The Northern Echo: Hitachi Back on Track, September 21, 2010

A key moment in the campaign came in September 2010 when a report by the County Durham Development Company revealed that every £1 of Government money invested in the project would be turned into £48 in the local economy. This was one of the key messages that a Back on Track delegation took down to the Transport Secretary Philip Hammond in London, and he used the figure to persuade a sceptical Treasury of the potential benefits.

These were the days before “levelling up” although it fitted with Prime Minister David Cameron’s stated desire to “rebalance the economy”.

It took an age to get the project over the line – as with all train stories, there were plenty of delays – but on March 1, 2011, Mr Hammond announced in the Commons that Aycliffe would go ahead.

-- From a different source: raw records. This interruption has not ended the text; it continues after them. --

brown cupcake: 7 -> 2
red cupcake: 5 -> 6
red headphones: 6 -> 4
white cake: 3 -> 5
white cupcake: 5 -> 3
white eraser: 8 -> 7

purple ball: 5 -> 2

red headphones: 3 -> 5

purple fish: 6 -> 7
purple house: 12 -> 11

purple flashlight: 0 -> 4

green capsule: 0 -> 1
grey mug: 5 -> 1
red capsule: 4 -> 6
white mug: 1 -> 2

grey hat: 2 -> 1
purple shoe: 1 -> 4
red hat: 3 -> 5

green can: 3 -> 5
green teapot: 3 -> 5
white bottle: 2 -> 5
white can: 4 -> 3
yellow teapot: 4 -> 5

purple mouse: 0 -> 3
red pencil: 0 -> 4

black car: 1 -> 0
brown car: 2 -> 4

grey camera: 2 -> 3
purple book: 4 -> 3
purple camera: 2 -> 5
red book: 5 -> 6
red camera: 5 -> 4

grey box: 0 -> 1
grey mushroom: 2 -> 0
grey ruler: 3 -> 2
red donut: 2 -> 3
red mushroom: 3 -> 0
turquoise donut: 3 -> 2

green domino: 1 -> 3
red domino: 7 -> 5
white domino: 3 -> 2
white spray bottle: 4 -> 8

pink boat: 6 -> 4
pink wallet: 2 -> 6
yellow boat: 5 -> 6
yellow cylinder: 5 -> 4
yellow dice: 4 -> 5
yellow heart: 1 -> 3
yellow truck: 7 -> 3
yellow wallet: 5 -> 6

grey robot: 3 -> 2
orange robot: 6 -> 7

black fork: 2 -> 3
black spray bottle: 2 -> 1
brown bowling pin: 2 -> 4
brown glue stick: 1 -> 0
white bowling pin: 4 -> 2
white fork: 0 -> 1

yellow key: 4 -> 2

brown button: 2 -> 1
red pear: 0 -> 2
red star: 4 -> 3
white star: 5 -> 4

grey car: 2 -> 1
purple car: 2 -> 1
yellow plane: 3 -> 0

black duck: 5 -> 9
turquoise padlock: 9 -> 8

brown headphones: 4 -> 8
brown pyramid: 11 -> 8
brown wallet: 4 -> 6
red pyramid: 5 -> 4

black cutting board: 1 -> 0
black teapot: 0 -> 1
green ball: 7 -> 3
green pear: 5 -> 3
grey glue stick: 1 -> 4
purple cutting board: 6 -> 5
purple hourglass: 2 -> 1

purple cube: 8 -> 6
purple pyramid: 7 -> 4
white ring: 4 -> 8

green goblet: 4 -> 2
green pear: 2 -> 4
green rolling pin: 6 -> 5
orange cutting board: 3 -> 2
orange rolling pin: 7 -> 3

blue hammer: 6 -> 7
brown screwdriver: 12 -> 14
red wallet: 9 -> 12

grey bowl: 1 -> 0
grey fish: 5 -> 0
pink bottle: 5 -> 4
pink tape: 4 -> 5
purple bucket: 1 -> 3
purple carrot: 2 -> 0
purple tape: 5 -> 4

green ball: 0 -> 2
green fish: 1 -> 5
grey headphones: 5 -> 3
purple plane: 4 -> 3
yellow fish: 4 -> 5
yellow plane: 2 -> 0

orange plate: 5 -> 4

The Northern Echo: How The Northern Echo welcomed the Hitachi deal

He said: "I recognise the huge head of steam that there has been behind The Northern Echo's campaign."

An ecstatic Darlington MP, Jenny Chapman, tweeted from the chamber: "Philip Hammond – I could kiss you!!".

In the end it was a £4.5bn contract, but still it would create 730 skilled jobs, last for 30 years and be based beside the old trackbed in Aycliffe. Over the last decade, the factory has won more contracts, culminating in yesterday’s big £2bn announcement that it will be building the 225mph trains for the HS2 line.

Many people can claim credit for the success of bringing Hitachi to Aycliffe, and it is fair to say that a decade ago Mr Wilson, Geoff Hunton, of the developer, and the county council’s development companies played extremely significant roles.

But when asked in 2011 why, out of all the places in the world Aycliffe had been chosen for the new factory, Alistair Dormer, the managing director of Hitachi Rail Europe, said: "The main thing was the enthusiasm of the people. We have been received so warmly by them, so many have signed the petition and supported The Northern Echo's Back on Track campaign.”